André de Sá Braga
O Código Civil Brasileiro é precedido pela chamada Lei de Introdução ao Código Civil (Decreto-lei nº 4.657/42), que tem como objetivo, de uma forma geral, facilitar a aplicação das demais leis. Muito embora a definição utilizada neste momento seja a mais simples possível, a chamada Lei de Introdução trata-se de uma verdadeira bússola para fazer valer as regras jurídicas de nosso país, mostrando, também, como elas devem ser entendidas e utilizadas.
Segundo o art. 5º da Lei de Introdução, na aplicação de qualquer lei ‘‘o juiz atenderá aos fins sociais a que ela se dirige e às exigências do bem comum’’. Em resumo, a lei que orienta as demais leis determina que os juízes devem se certificar de que, quando dão uma sentença, tendem, ainda, às conveniências e possibilidades de autor, réu e comunidade.
Entretanto, quando o tema é pensão alimentícia, parece que alguma coisa não anda de acordo com o aviso dado pela própria lei.
Apenas com o fim de simplificar, passaremos a denominar de agora em diante alimentante como a pessoa a quem cabe pagar a pensão e alimentado a pessoa a quem se dirige a prestação alimentícia. Para que se consiga a pensão alimentícia é necessário, primeiramente, que se demonstre que existe entre alimentante e alimentado grau de parentesco, relação matrimonial ou de companheiro (aquele que convive com outro como se marido e mulher fossem). O art. 399 do Código Civil determina que ‘‘são devidos os alimentos quando o parente, que os pretende, não tem bens, nem pode prover, pelo seu trabalho, à própria mantença (sobrevivência), e o de quem se reclamam pode fornecê-los, sem desfalque do necessário ao seu sustento’’. O art. 400 do mesmo Código, de forma mais clara traduz assim o art. 399: ‘‘Os alimentos devem ser fixados na proporção das necessidades do reclamante e dos recursos da pessoa obrigada’’.
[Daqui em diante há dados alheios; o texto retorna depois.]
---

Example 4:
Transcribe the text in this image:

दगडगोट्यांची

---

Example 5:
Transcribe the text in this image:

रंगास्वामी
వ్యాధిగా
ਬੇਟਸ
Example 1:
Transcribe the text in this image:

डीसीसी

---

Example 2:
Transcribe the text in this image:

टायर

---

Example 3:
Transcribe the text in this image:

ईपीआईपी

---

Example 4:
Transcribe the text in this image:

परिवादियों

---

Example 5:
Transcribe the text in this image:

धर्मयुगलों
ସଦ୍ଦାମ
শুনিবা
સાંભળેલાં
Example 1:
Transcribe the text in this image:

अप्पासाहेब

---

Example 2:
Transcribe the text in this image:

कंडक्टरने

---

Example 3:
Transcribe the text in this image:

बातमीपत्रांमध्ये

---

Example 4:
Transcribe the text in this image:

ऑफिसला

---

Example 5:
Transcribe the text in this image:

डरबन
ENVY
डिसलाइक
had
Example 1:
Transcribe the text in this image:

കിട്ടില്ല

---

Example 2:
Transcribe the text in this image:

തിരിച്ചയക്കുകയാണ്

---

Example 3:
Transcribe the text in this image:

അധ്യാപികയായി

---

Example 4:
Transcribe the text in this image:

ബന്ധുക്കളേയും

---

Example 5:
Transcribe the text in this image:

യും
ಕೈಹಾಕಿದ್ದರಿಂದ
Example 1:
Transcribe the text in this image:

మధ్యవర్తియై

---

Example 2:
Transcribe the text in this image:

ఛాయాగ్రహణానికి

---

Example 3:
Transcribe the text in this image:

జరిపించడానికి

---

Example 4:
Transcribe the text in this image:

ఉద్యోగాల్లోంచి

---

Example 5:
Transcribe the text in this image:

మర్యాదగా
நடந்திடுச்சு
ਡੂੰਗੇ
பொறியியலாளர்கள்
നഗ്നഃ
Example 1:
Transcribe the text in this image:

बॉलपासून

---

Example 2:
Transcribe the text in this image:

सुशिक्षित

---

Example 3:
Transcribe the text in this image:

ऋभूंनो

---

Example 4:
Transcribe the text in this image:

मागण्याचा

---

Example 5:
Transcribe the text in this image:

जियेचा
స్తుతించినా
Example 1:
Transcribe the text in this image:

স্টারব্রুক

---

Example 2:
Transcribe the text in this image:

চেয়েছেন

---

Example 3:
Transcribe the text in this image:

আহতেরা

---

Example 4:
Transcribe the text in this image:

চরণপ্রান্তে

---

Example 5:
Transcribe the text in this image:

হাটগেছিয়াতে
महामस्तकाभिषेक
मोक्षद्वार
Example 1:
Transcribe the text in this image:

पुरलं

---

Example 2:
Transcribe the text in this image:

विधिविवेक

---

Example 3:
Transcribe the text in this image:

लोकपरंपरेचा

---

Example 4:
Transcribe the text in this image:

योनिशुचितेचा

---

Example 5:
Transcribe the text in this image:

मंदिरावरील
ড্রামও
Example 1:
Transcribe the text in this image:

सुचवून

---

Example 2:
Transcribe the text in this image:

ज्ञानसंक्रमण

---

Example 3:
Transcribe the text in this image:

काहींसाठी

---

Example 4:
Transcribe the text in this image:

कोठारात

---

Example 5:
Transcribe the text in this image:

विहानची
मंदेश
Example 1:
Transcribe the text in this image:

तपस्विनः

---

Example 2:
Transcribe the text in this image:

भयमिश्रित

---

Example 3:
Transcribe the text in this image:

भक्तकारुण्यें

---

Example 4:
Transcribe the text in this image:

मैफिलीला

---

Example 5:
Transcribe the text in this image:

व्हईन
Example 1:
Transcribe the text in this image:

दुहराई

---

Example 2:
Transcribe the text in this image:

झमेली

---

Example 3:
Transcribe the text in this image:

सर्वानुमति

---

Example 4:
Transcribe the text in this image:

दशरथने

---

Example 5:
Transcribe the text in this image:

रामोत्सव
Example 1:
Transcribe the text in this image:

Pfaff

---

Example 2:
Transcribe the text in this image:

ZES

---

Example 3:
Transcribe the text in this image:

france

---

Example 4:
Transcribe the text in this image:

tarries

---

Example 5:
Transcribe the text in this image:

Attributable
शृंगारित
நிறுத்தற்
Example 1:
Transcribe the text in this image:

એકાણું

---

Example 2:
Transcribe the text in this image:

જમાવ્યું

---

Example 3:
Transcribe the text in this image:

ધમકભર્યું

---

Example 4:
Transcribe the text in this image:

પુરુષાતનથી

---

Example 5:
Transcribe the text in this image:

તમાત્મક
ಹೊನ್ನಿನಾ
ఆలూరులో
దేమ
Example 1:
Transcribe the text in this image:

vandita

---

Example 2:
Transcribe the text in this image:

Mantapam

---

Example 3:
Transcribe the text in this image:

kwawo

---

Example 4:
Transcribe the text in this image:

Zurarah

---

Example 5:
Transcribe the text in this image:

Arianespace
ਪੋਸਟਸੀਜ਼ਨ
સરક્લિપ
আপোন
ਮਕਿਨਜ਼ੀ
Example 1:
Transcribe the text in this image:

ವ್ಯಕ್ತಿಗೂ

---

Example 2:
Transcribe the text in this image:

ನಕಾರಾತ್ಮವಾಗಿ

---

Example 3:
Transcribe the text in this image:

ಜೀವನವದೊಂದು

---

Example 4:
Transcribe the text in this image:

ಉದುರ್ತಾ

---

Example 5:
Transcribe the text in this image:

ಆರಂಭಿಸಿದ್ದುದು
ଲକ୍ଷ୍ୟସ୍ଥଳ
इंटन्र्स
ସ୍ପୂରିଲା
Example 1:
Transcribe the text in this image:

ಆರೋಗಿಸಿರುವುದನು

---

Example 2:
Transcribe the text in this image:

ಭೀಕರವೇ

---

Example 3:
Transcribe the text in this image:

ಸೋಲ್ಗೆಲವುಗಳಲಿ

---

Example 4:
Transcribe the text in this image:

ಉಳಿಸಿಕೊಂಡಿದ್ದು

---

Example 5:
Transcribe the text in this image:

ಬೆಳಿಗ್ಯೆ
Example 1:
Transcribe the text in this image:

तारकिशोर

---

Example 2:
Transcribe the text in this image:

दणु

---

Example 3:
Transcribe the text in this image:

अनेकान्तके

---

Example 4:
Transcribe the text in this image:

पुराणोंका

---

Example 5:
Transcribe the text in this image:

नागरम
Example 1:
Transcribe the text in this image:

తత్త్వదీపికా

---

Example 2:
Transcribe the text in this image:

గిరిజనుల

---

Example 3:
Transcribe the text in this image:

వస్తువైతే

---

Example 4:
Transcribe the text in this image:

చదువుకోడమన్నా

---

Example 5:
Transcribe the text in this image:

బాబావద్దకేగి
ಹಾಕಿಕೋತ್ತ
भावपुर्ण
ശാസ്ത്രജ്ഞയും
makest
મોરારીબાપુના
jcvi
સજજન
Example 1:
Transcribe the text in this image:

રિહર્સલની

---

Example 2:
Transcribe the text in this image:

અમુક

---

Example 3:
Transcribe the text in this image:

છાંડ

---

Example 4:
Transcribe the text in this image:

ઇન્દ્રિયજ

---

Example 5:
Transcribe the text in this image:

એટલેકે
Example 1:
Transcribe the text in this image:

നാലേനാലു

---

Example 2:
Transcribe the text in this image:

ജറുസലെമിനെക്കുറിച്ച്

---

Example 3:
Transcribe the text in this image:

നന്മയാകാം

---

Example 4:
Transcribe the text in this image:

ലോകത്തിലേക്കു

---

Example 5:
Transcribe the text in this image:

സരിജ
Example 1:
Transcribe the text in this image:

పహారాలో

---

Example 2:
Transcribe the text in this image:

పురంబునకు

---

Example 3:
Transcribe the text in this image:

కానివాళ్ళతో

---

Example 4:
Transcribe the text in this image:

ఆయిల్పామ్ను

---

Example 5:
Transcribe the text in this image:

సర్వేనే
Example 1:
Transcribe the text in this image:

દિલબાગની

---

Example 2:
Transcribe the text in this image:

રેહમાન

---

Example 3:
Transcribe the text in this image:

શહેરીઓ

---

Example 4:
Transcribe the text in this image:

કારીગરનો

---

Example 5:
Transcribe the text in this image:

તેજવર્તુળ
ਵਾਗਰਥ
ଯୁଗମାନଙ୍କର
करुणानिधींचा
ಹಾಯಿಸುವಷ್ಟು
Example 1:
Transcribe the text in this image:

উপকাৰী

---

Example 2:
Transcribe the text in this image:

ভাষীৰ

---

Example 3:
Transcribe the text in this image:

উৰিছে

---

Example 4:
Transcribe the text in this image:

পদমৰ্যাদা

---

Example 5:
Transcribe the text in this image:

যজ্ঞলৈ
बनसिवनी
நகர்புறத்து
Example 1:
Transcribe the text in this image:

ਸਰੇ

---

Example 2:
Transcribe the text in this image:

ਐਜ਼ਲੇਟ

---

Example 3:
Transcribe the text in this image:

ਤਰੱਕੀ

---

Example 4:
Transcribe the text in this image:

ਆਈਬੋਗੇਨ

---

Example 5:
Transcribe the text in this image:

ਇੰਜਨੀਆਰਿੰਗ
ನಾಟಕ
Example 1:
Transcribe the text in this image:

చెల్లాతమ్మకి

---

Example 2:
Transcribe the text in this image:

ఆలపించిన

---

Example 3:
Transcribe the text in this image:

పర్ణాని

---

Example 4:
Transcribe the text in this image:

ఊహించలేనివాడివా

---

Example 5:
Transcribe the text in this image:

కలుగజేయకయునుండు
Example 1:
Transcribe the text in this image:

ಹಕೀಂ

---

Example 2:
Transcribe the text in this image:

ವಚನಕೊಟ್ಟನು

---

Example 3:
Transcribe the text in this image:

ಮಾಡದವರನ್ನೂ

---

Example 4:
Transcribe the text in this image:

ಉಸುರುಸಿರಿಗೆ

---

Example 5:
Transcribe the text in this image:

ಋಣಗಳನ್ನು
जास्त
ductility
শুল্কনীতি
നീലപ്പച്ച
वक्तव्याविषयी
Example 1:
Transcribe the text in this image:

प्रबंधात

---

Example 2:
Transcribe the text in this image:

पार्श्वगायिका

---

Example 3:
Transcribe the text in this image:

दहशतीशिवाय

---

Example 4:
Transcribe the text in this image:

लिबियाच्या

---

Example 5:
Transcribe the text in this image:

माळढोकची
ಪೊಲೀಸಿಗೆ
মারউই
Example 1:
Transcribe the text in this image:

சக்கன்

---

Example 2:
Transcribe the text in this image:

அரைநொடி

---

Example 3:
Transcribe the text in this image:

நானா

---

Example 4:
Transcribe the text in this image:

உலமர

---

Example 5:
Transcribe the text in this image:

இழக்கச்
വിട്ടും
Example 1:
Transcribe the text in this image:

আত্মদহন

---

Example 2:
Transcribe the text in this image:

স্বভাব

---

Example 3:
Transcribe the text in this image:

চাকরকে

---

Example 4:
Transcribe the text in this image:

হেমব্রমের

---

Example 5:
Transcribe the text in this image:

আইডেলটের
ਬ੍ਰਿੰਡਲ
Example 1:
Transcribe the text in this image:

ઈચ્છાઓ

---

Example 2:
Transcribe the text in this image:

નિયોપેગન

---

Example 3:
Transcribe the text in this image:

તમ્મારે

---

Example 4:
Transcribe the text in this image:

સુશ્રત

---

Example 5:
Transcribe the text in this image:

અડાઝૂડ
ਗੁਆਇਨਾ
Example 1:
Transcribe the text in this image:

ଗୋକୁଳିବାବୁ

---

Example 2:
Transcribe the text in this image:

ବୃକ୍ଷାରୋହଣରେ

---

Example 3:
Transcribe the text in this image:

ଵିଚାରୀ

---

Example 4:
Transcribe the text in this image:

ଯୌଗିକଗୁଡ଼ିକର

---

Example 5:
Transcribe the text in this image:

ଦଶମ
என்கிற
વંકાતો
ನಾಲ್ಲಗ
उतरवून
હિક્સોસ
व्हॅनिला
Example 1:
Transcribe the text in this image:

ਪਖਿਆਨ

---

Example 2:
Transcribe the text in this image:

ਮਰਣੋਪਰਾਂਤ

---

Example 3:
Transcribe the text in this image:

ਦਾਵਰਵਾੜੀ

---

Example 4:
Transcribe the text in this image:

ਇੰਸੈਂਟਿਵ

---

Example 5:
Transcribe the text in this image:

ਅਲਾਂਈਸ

Dessa forma, não basta o parentesco. O interessado em receber a pensão deve demonstrar que está sem condições de conseguir, pelas suas próprias forças, o mínimo para viver, e mais, que aquele seu parente, cônjuge ou companheiro(a) possui sobras de dinheiro para lhe ajudar. E é sobre isso que se quer falar, sobre aquele que possui as sobras e, por lei, tem o dever de alimentar seu semelhante.
O que se tem visto hoje em nossos tribunais é que todas as atenções são dirigidas a suprir as necessidades do alimentado, principalmente quando filhos, com pouca preocupação em saber se está, apenas e tão-somente, se atingindo as sobras de dinheiro do alimentante. Tomemos como base o caso de sustento de filhos, mais comum no caso de pensões alimentícias. É certo que toda criança tem o direito de estudar, de ter lazer, de vestir-se e tudo mais que a Constituição assegura. Essa mesma Constituição garante que apenas um salário mínimo deve ser capaz de atender às necessidadeos básicas vitais do trabalhador e de sua família, com moradia, alimentação, educação… Era de se supor, pela simples leitura da Constituição, que um salário mínimo seria mais do que suficiente para se alimentar uma criança, o que não é verdade. Assim como também não é verdade que retirar 30% dos rendimentos brutos de um simples funcionário público ou de um comerciário, hoje, seja estar retirando-lhe sobras de dinheiro. Todos têm o direito de, além de também ter o mínimo para sua existência, poder, ainda, aumentar um pouco o seu patrimônio que, na verdade, pertencerá um dia ao próprio alimentado. O Judiciário, na atual situação econômica (recessiva) de nosso país, deve estar atento, mais do que nunca, à possibilidade do alimentante. Como pode ser visto e revisto nos jornais de nosso país, filhos em famílias ainda estruturadas têm deixado de ir à escola, comprar material escolar e passear porque os pais não possuem mais recursos. Não é a separação que enriquece o homem ou a mulher, muito pelo contrário, as necessidades crescentes são de todos.
Nesse ponto é que a decisão do juiz, a lei em sua forma mais pura, deve estar atenta às suas próprias determinações, condições e objetivos, não permitindo que alguém se torne necessitado ou miserável para salvar alguém. Diz o professor Antunes Varela que nunca se pode ‘‘sacrificar o mínimo necessário à vida normal do cônjuge devedor (alimentante)… até para que não se mate, em prejuízo definitivo do próprio credor (alimentado), a galinha dos ovos de ouro!